Chikwe Ihekweazu, chief executive officer, NCDC, recently reiterated the need to develop the Nigerian healthcare system to effectively prevent, protect, and respond to disease emergencies, saying it is as important as, or more important than, an emergency response.

“It costs less to invest in advance and to be ready,” Ihekweazu said.

“Infectious diseases do not respect borders or class. There is an urgent need for investment in preparedness and the time to prepare is now,” he added.

Oladoyin Odubanjo, chair, Association of Public Health Physicians of Nigeria (APHPN), Lagos chapter, added that Nigeria needs to be more proactive in preventing diseases, stressing that the country must begin to apply the lessons learnt.

Odubanjo said key success factors of the past should be applied in order to prepare the country against other outbreaks.

“Effective surveillance is clearly important. Containment and general precaution measures will minimise risk of transmission of the viral disease coming into the county,” said Odubanjo.

President Muhammadu Buhari, on coming to power, had barred civil servants from seeking medical treatment abroad, promising to visit local hospitals himself. Incidentally, he became the first to visit a London hospital when he fell sick.

In March last year, Bill Gates, co- chair of Bill and Melinda Gates Foundation, had pointed out that Nigeria was one of the most dangerous places in the world to give birth and 4th country with the worst maternal mortality rate ahead of Sierra Leone, Central African Republic and Chad.

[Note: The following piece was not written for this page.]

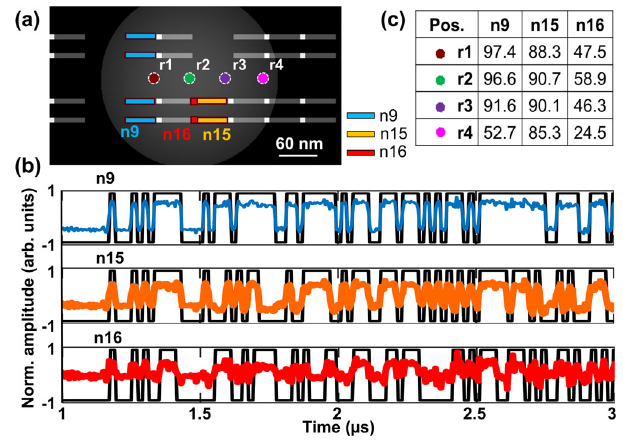
Fig. 3 | Signal extraction down to the gate level. a A section of the layout under observation. Four raw waveforms are collected from positions marked by circles (r1 – r4) . Nets n9, n15 , and n16 are collocated within the optic probe in each of the positions. b Graph showing extracted waveforms from n9, n15 , and n16 , from r2 overlaid with expected timing diagrams in black. c Table summary of the highest correlations (pcc) of each extracted net with its corresponding timing diagram showsthatthestrongestsignal-to-noiseratiooftheextractedsignalsisachievedon the largest physical net n9 , and occurs when the optic probe is positioned most accurately on the net (at r1 ). Remarkably, the signals from a gate net n16 which spans <200nm 2 in area can be extracted with a 58.9% correlation to the expected signal at r2 despite the optic probe spanning a lateral area >25,000nm 2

According to World Bank estimates, Nigeria’s Maternal Mortality Rate (MMR) is still as high as 821 per 100,000 live births. Of the 303,000 women that died globally due to complications of pregnancy and child births in 2015, 58,000 women were Nigerians.

At the 18th General Membership Meeting on Reproductive Health Supplies Coalition (RHSC) in Brussels, experts reeled out numbers that should bother anyone who becomes President in May. In sub-Saharan Africa, for example, Africa’s most populous country has a modelled estimate Maternal Mortality Ratio of 821 per 100,000 live births. The closest was Kenya with 540 per 100,000 live births and 8,000 maternal deaths in 2015. Kenya was followed by Tanzania and Uganda. Nigeria has a life time risk of maternal death of 4.62 percent, fertility rate of 5.71, and annual births of almost 7 percent. These are worrying statistics.

“A child whose mother dies in childbirth is three to 10 times more likely to die before his or her second birthday,” Fiona Theunissen, programme manager in-charge of Maternal Health, Concept Foundation, Reproductive Health Supplies Coalition (RHSC) in Brussels, said at the event.

Health sector watchers believe that deaths are happening in hospitals and clinics every day but nobody cares because they occur mainly dominantly among the poor, adding that unless certain measures are put in place to revivify the healthcare system, many more epidemics will occur in 2019.